I verified using EXPLAIN QUERY PLAN. With a LIKE
operator and just a couple of records, it says it is using SCAN
. With an =
operator it showed it is indeed using the index.
This was just a couple of records, I assume with larger data the LIKE
operator would find it more efficient to use the index as well.
(6) By Keith Medcalf (kmedcalf) on 2022-05-29 17:25:49 in reply to 5 [link] [source]
This was just a couple of records, I assume with larger data the LIKE operator would find it more efficient to use the index as well.
Incorrect.
LIKE
is used to search text strings and the index must be useable for the search. By default, LIKE
is case insensitive. That means that if you do not change LIKE
to be case sensitive (there is a pragma for that), then it can only use a COLLATE NOCASE
index (or an index on a tuple value that is declared COLLATE NOCASE
). (Mutatis Mutandis if you have used the pragma so that LIKE
is case sensitive (not the default) then the index must not be COLLATE NOCASE
and the tuple value in the index must not be COLLATE NOCASE
.
Also, the LIKE string must not commence with a wildcard (that is the B in A LIKE B must not start with a wildcard).
If and only if both those conditions are met CAN the index be used for LIKE. If these conditions are not met then an index CANNOT be used, ever, and will not be.
(7) By dbschwartz on 2022-05-29 19:22:02 in reply to 6 [link] [source]
Thanks Keith, this is very helpful. I didn't realize there were special requirements for LIKE index use, I'll make the changes.
(8) By Keith Medcalf (kmedcalf) on 2022-05-29 19:56:56 in reply to 7 [link] [source]
See https://sqlite.org/optoverview.html#the_like_optimization for the full documentation on the how LIKE (and GLOB) are optimized.
(9.1) By Ryan Smith (cuz) on 2022-05-29 21:37:51 edited from 9.0 in reply to 3 [link] [source]

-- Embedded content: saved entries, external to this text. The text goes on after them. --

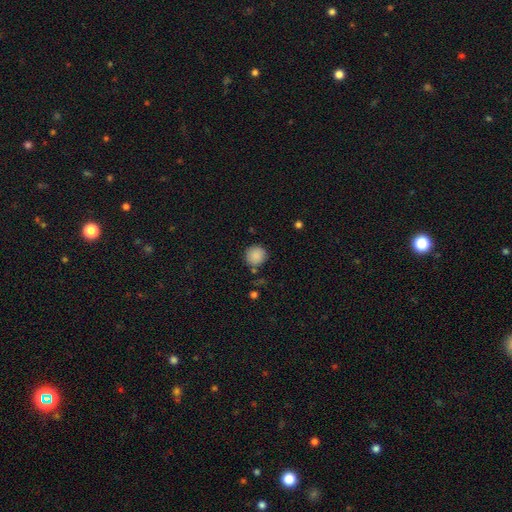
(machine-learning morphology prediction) This appears to be a smooth galaxy with no disk features (88%) that is round (92%). Merging: none (81%).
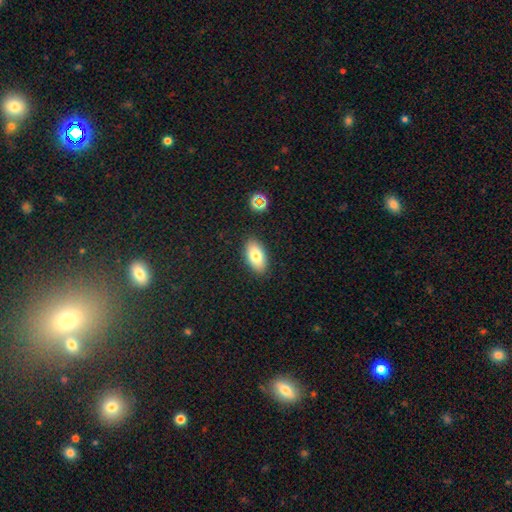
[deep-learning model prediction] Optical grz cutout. It shows a smooth galaxy with no disk features (79%) that is in between round and cigar-shaped (93%). Merging: none (87%).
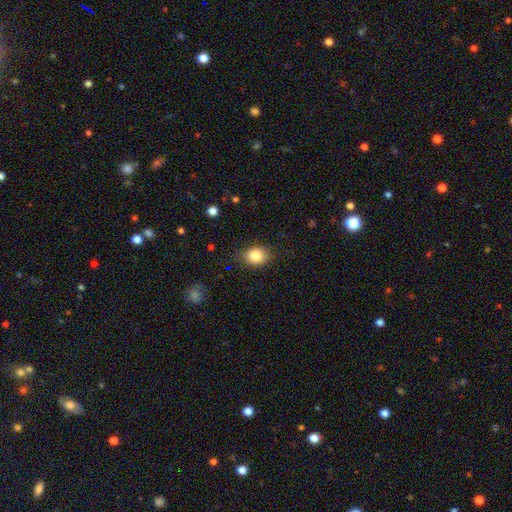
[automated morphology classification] A smooth galaxy with no disk features (83%) that is in between round and cigar-shaped (54%).

Vote fractions:
- Smooth or featured? smooth: 83% / star or artifact: 9% / featured or disk: 7%
- How rounded? in between: 54% / round: 45% / cigar-shaped: 1%
- Merging? none: 82% / minor disturbance: 14% / major disturbance: 3% / merger: 1%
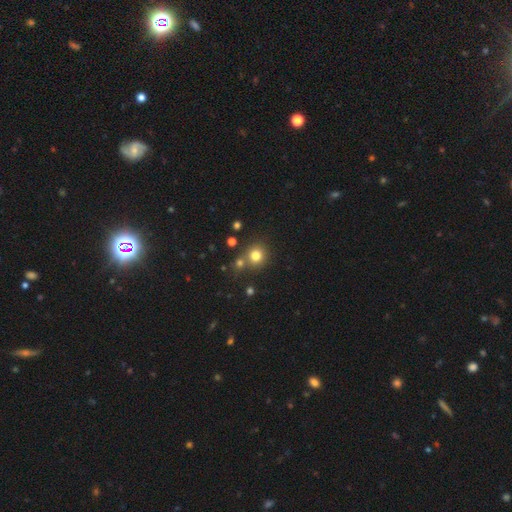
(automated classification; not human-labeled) This appears to be a smooth galaxy with no disk features (78%) that is round (89%). Merging: none (70%).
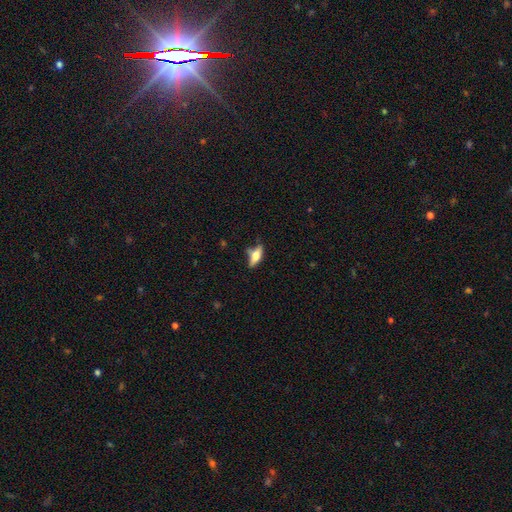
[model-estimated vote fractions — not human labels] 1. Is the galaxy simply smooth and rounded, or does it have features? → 53% smooth, 40% featured or disk, 8% star or artifact.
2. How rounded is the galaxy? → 61% in between, 35% cigar-shaped, 4% round.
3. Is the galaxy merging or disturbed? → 60% none, 24% minor disturbance, 9% major disturbance, 7% merger.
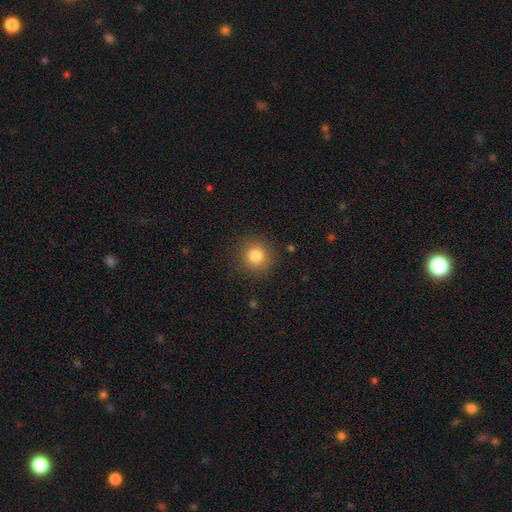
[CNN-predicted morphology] This is clearly a smooth galaxy (80%). How rounded: clearly round (93%). Merging: clearly none (89%).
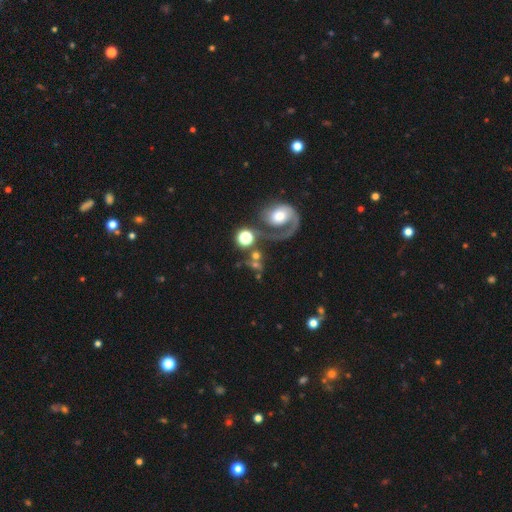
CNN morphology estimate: This appears to be a smooth galaxy with no disk features (44%). Merging: none (40%).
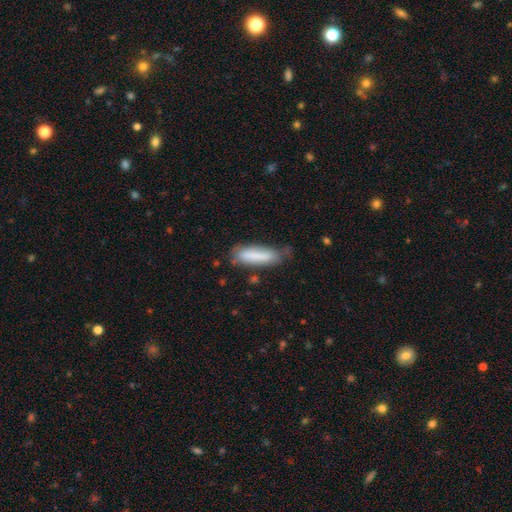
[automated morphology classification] This is likely a smooth galaxy (78%). How rounded: likely cigar-shaped (66%). Merging: likely none (60%).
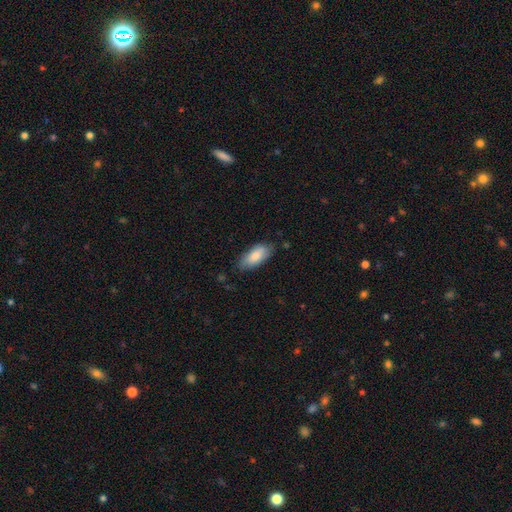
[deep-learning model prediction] Smooth or featured? Predicted: smooth (p=0.81). How rounded? Predicted: in between (p=0.87). Merging? Predicted: none (p=0.76).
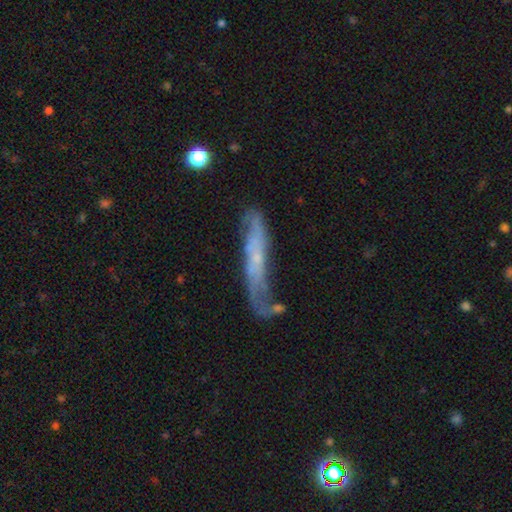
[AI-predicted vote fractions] This appears to be a featured or disk galaxy (64%). Merging: none (45%).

I think you misunderstand...
"Double-Quoted-Strings" refers to a habit of some earlier SQLite DB users to use double-quotes for STRINGS in an SQL statement, as opposed to IDENTIFIERs. IDENTIFIERs (such as column-names, DB-names, index names, etc.) may ALWAYS be double-quoted, and in fact are required to be double-quoted when they contain funky characters, like periods, as is the case for you. This has nothing to do with double-quoted-strings.

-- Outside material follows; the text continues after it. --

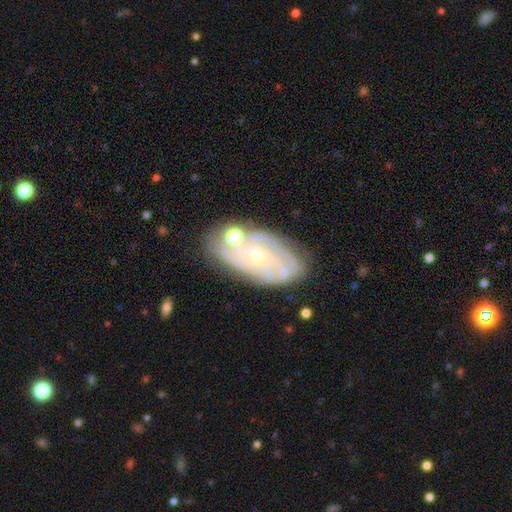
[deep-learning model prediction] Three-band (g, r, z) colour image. It shows a featured or disk galaxy (81%) with no bar (72%), tight (69%) spiral arms (94%) and a small central bulge (70%). Merging: none (71%).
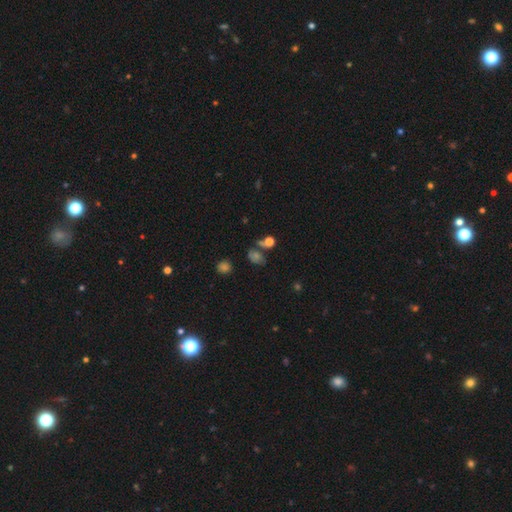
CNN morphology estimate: This is marginally a smooth galaxy (43%). Merging: likely none (60%).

To be clear, in this example:
SELECT P.id, "P"."name", P."social.security"
FROM "people.details" AS P
WHERE P."paternal.parent" LIKE 'John'
;
The P is an identifier (Alias), and so are id, name, social.security and paternal.parent, whereas 'John' is a STRING. When Double-Quoted-Strings are turned OFF, all the identifiers as they are quoted currently, MAY still be quoted in the same way, since they are not strings and so that define does not apply to them. In fact, the identifiers "social.security", "people.details" and "paternal.parent" very much require double-quoting since they contain characters that would otherwise parse differently. The string 'John' however MUST be quoted with single quotes in this scenario.
When double-quoted-strings are allowed, the only difference is that the string 'John' may also be written as "John", which is technically wrong in SQL terms, but SQLite will forgivingly still parse it as a string.
To demonstrate why this is a problem, imagine if someone added a column named "John" at some point, now if we still allow double-quoted-strings, who can tell whether the Query designer meant the column "John", or the value 'John'?
Anyway, I'm pretty sure it's not a setting you need - certainly not because of your column names containing periods, that will still work just fine with double-quotes even when double-quoted-strings are turned off.
(10) By dbschwartz on 2022-05-29 22:44:36 in reply to 8 [link] [source]
Thanks very much. I have the LIKE query using an index now, perfect!
(11) By dbschwartz on 2022-05-30 13:44:26 in reply to 9.1 [link] [source]
Thanks Ryan, this is very helpful. You are totally correct, what we need are double-quoted identifiers, never double-quoted STRINGs. I will turn off the Double-Quoted Strings as we never will use those for literal values.
Between all of the responses I now have a full understanding of this to get it to work the way we need.